───── MATERIAL PROVIDED ─────

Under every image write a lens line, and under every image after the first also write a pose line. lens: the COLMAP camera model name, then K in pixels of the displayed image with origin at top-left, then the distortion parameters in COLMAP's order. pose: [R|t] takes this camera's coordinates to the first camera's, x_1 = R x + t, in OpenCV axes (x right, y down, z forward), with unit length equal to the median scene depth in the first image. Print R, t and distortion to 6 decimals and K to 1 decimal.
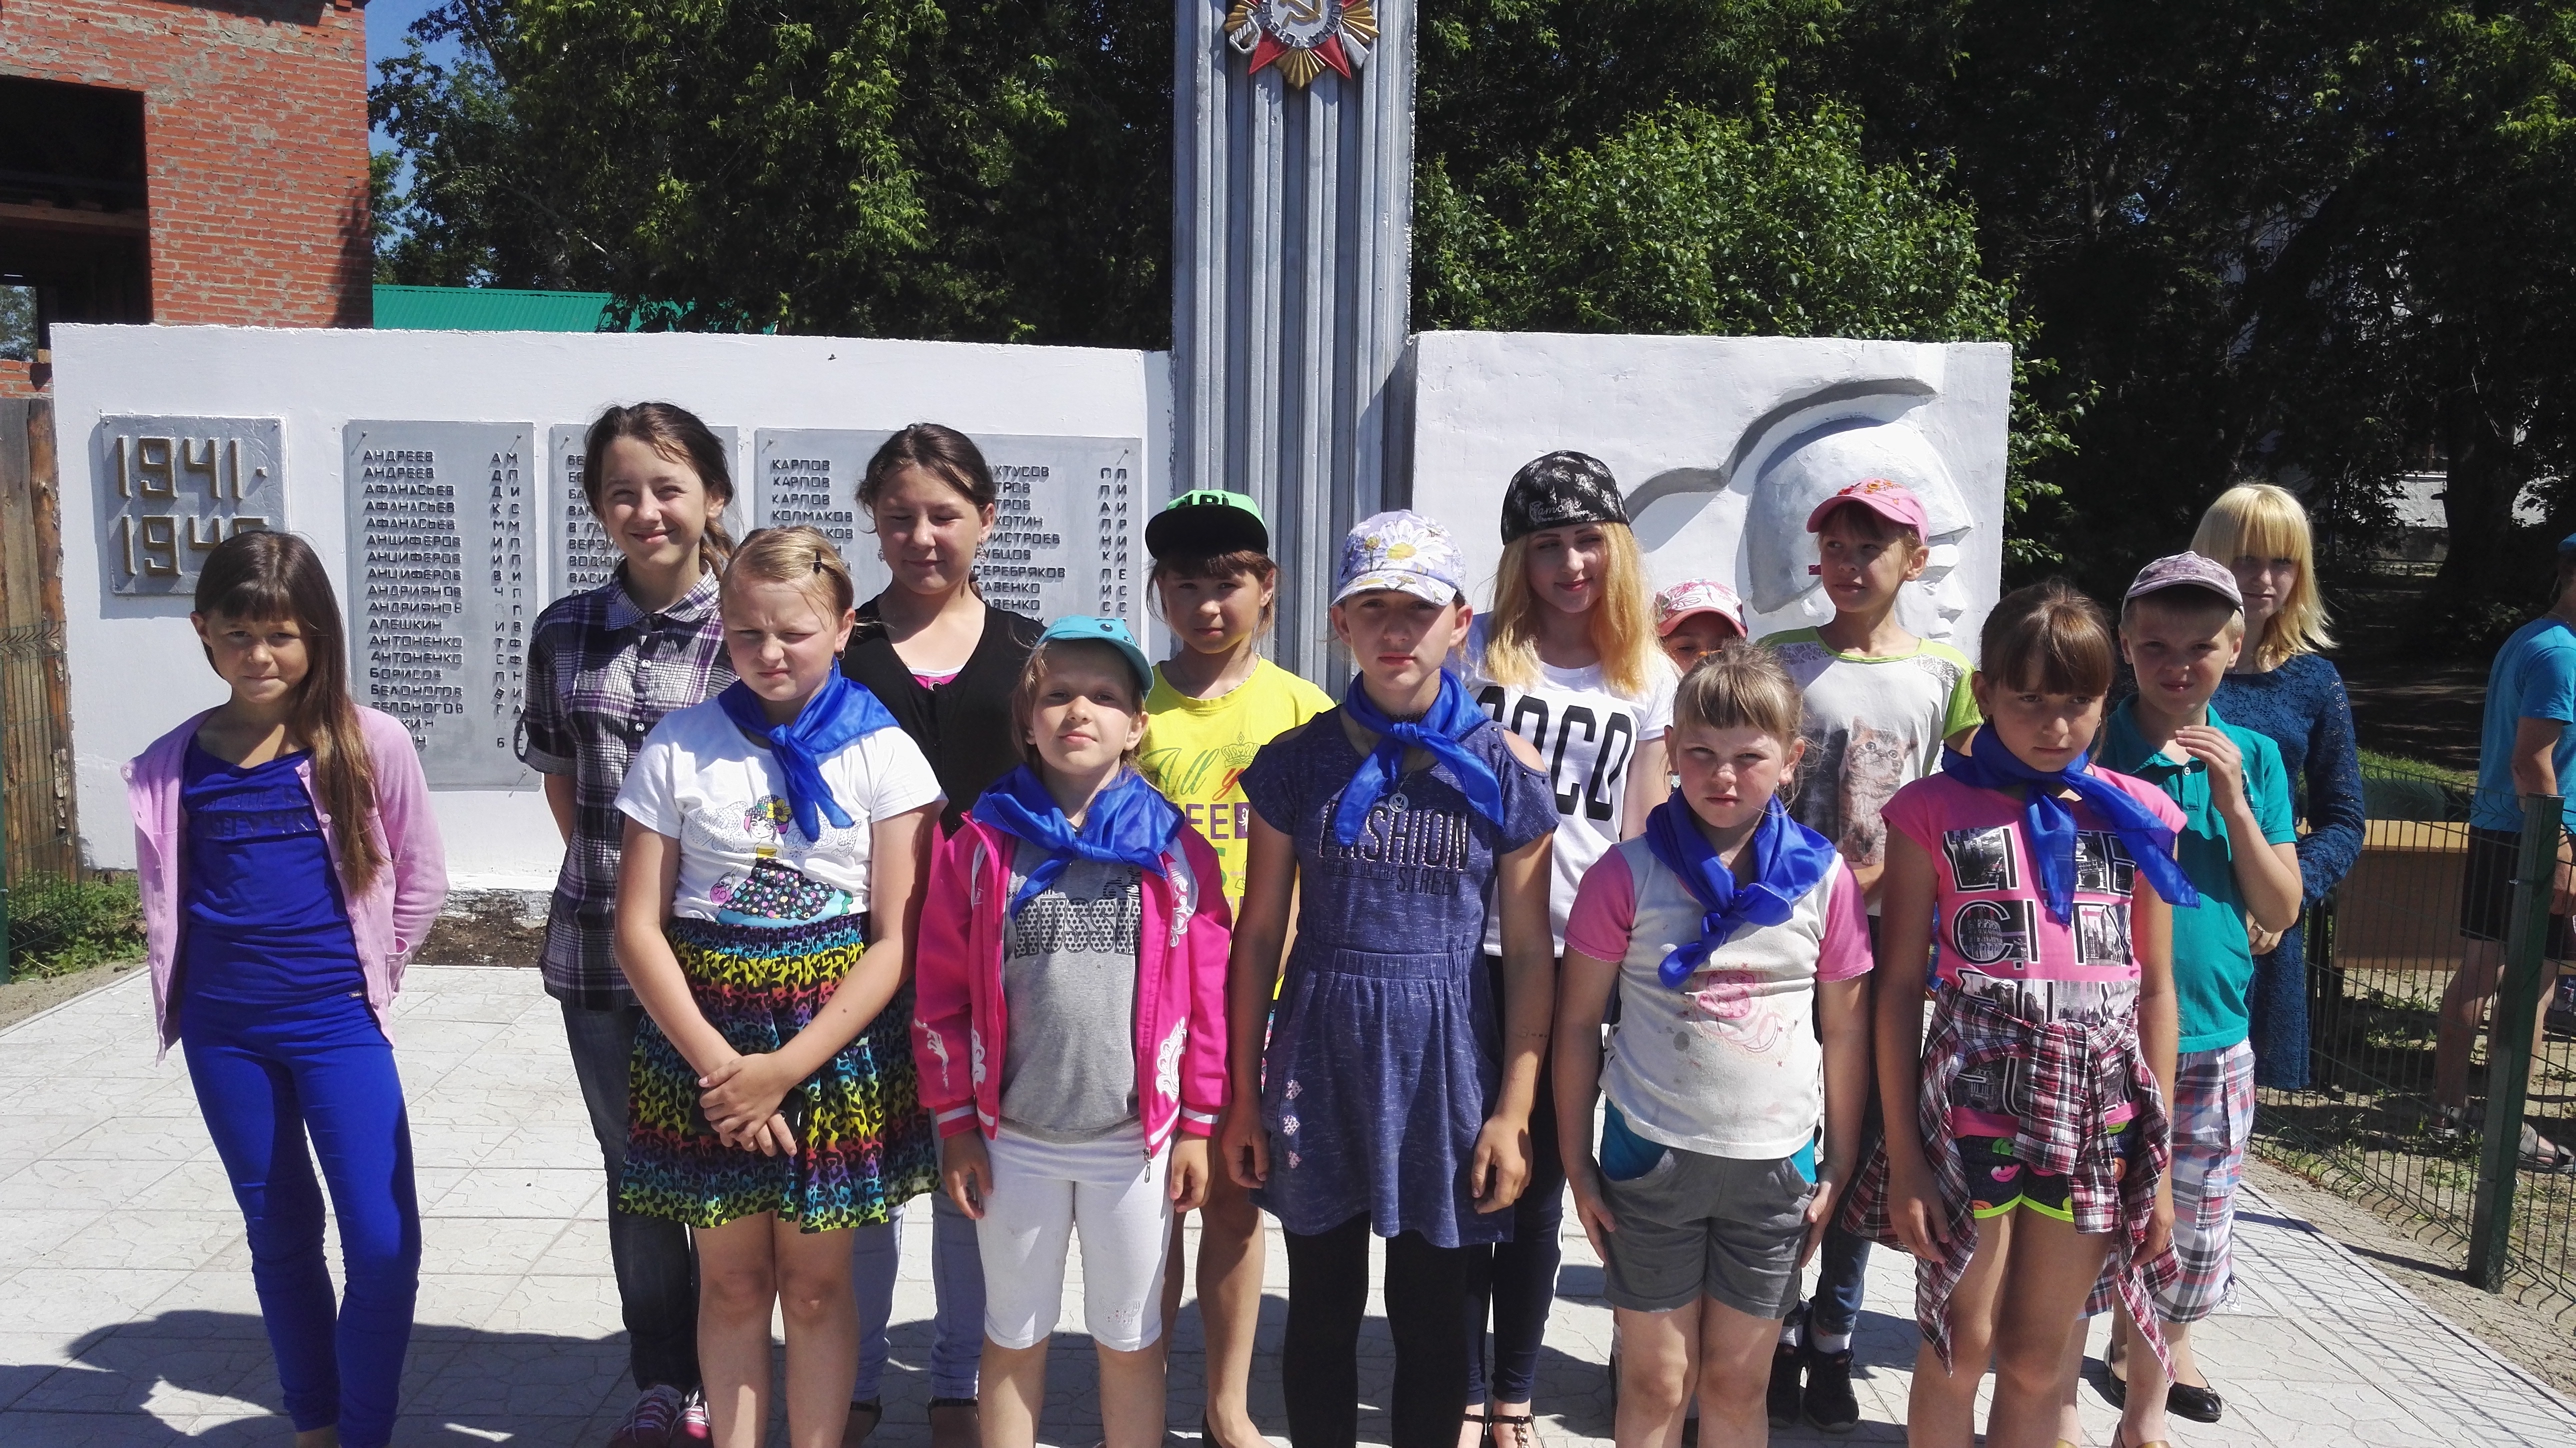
lens RADIAL K [[2005.7, 0, 1297.5], [0, 2005.7, 751.9], [0, 0, 1]] dist [0.049018, -0.060405]
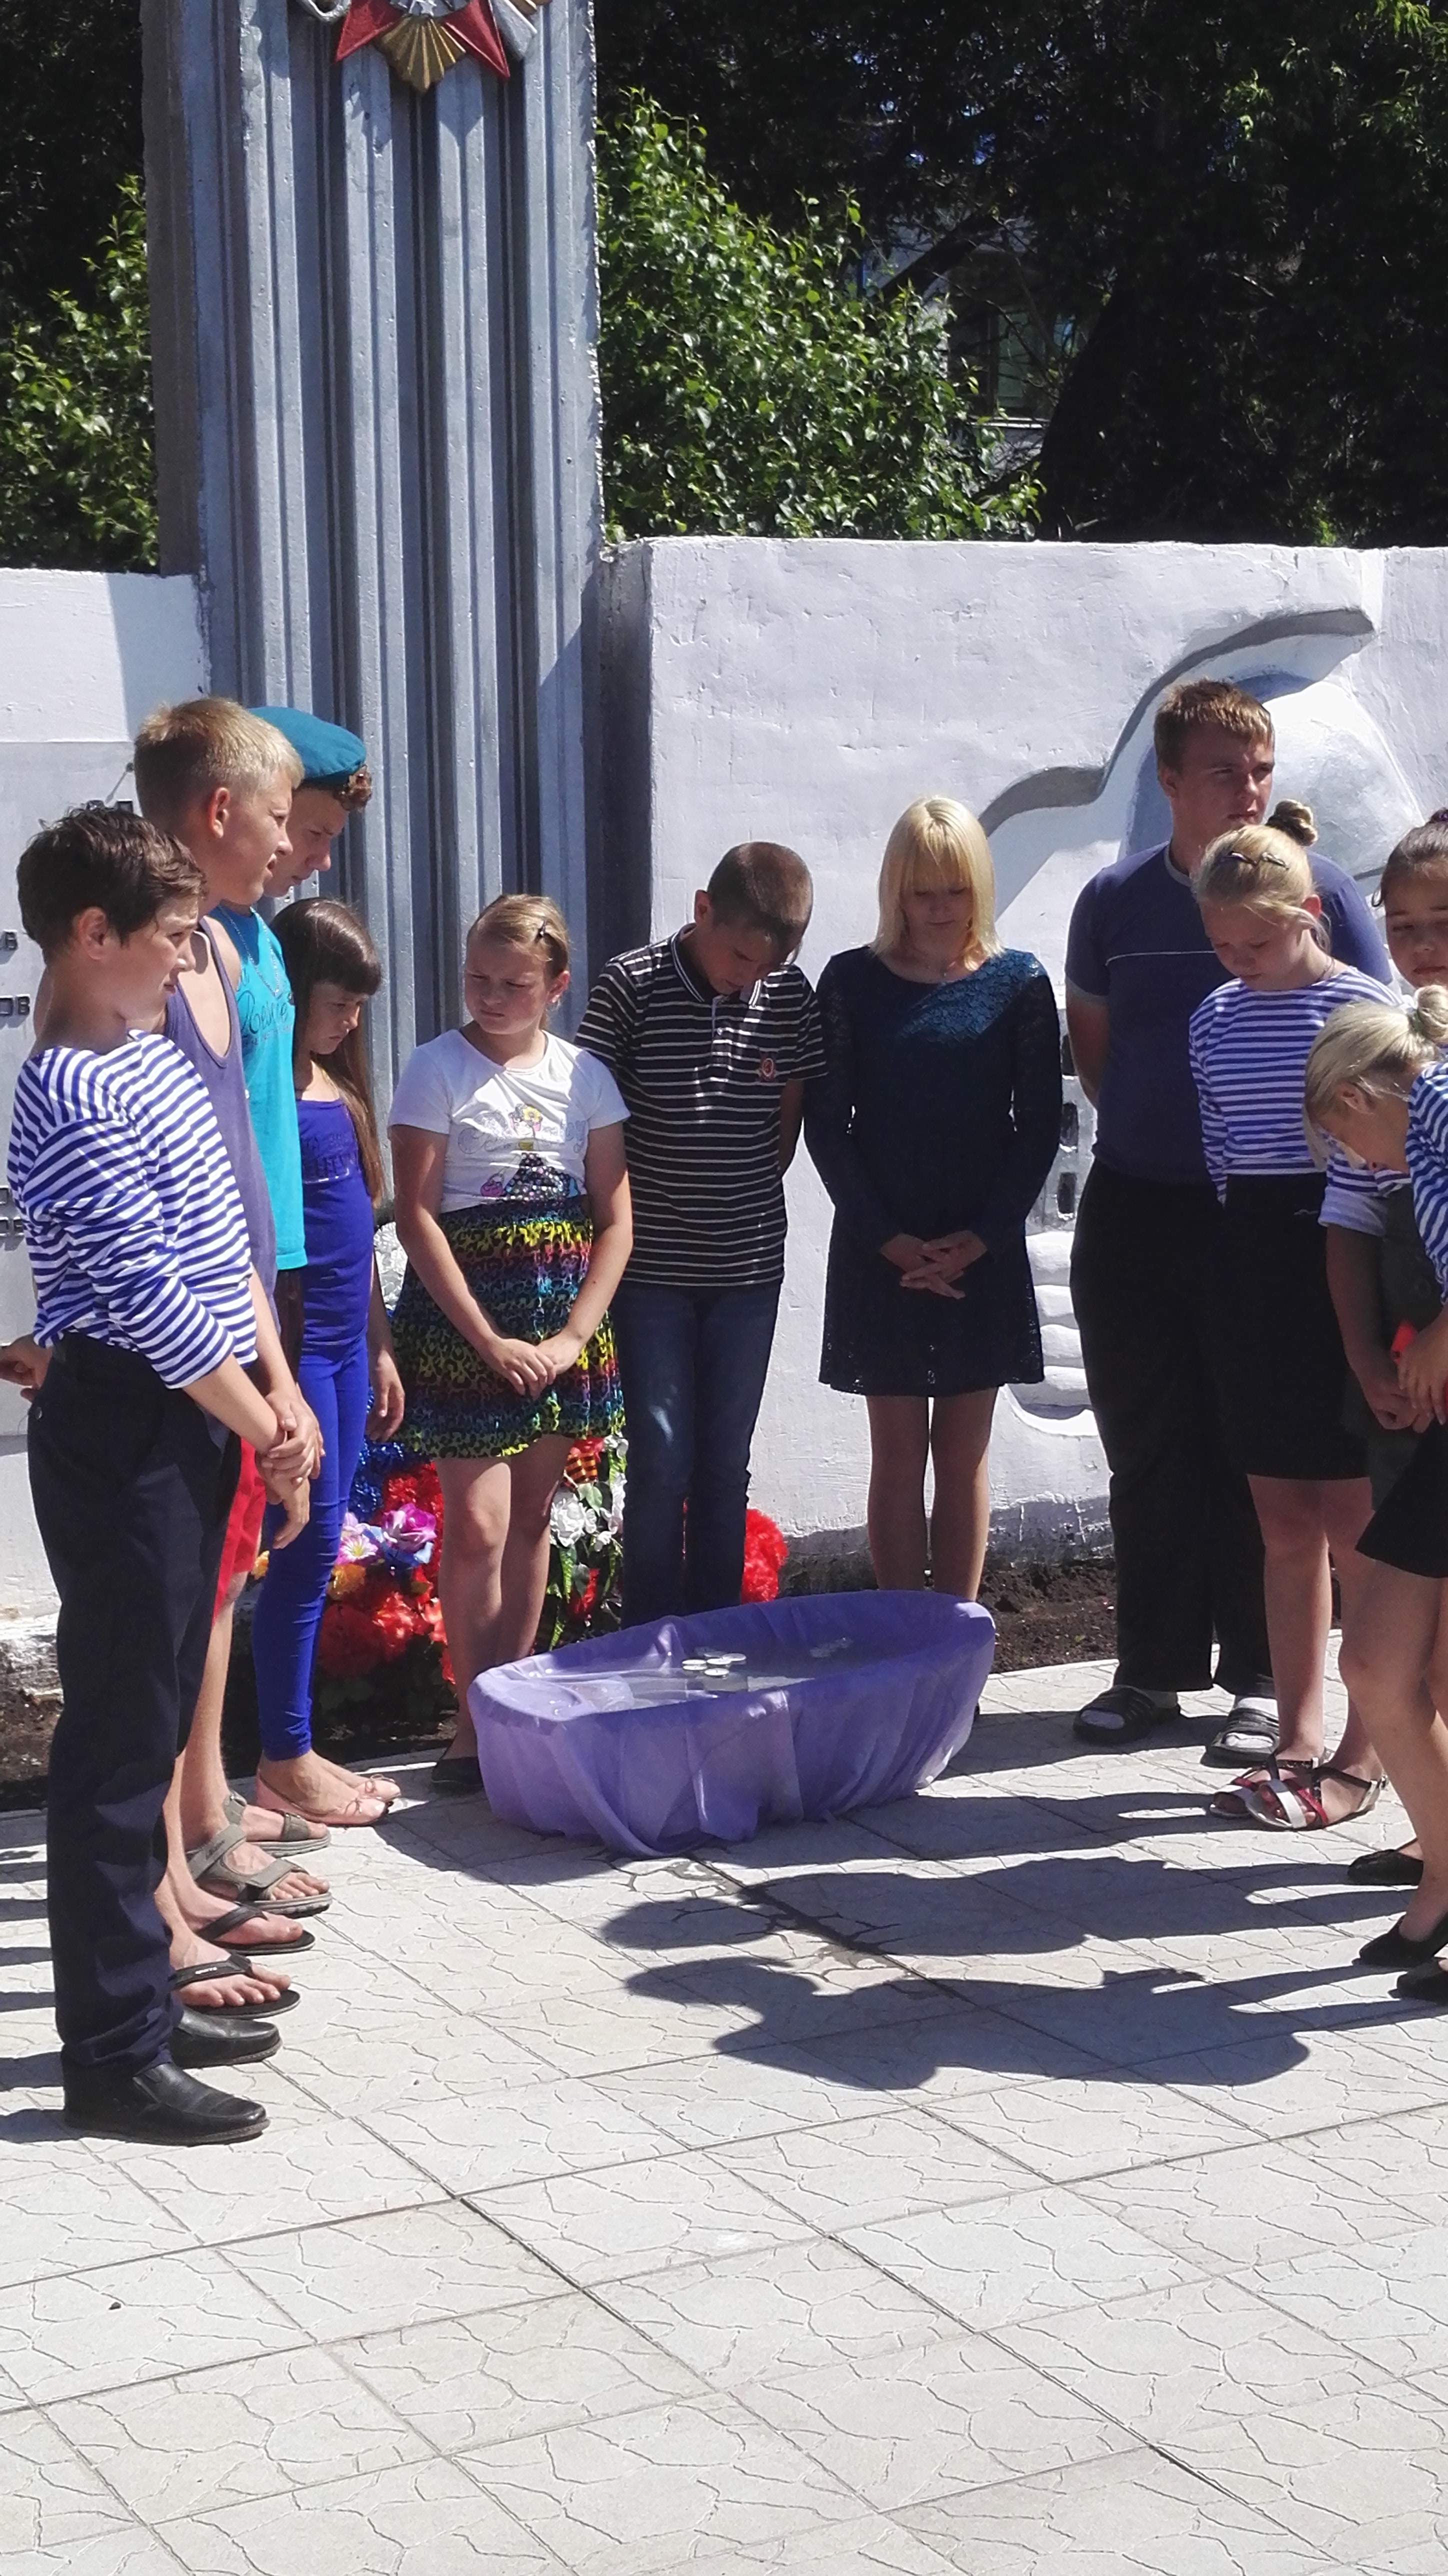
lens RADIAL K [[3753.6, 0, 672.1], [0, 3753.6, 1259.2], [0, 0, 1]] dist [0.157958, -0.595153]
pose [[0.897480, -0.088759, 0.432031, -0.399327], [0.086418, 0.995943, 0.025094, -0.034671], [-0.432506, 0.014814, 0.901510, 0.053244]]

─────

Reproduce all of the material above word for word, leaving the pictures out.

## THE ANSWER
Under every image write a lens line, and under every image after the first also write a pose line. lens: the COLMAP camera model name, then K in pixels of the displayed image with origin at top-left, then the distortion parameters in COLMAP's order. pose: [R|t] takes this camera's coordinates to the first camera's, x_1 = R x + t, in OpenCV axes (x right, y down, z forward), with unit length equal to the median scene depth in the first image. Print R, t and distortion to 6 decimals and K to 1 decimal.
lens RADIAL K [[2005.7, 0, 1297.5], [0, 2005.7, 751.9], [0, 0, 1]] dist [0.049018, -0.060405]
lens RADIAL K [[3753.6, 0, 672.1], [0, 3753.6, 1259.2], [0, 0, 1]] dist [0.157958, -0.595153]
pose [[0.897480, -0.088759, 0.432031, -0.399327], [0.086418, 0.995943, 0.025094, -0.034671], [-0.432506, 0.014814, 0.901510, 0.053244]]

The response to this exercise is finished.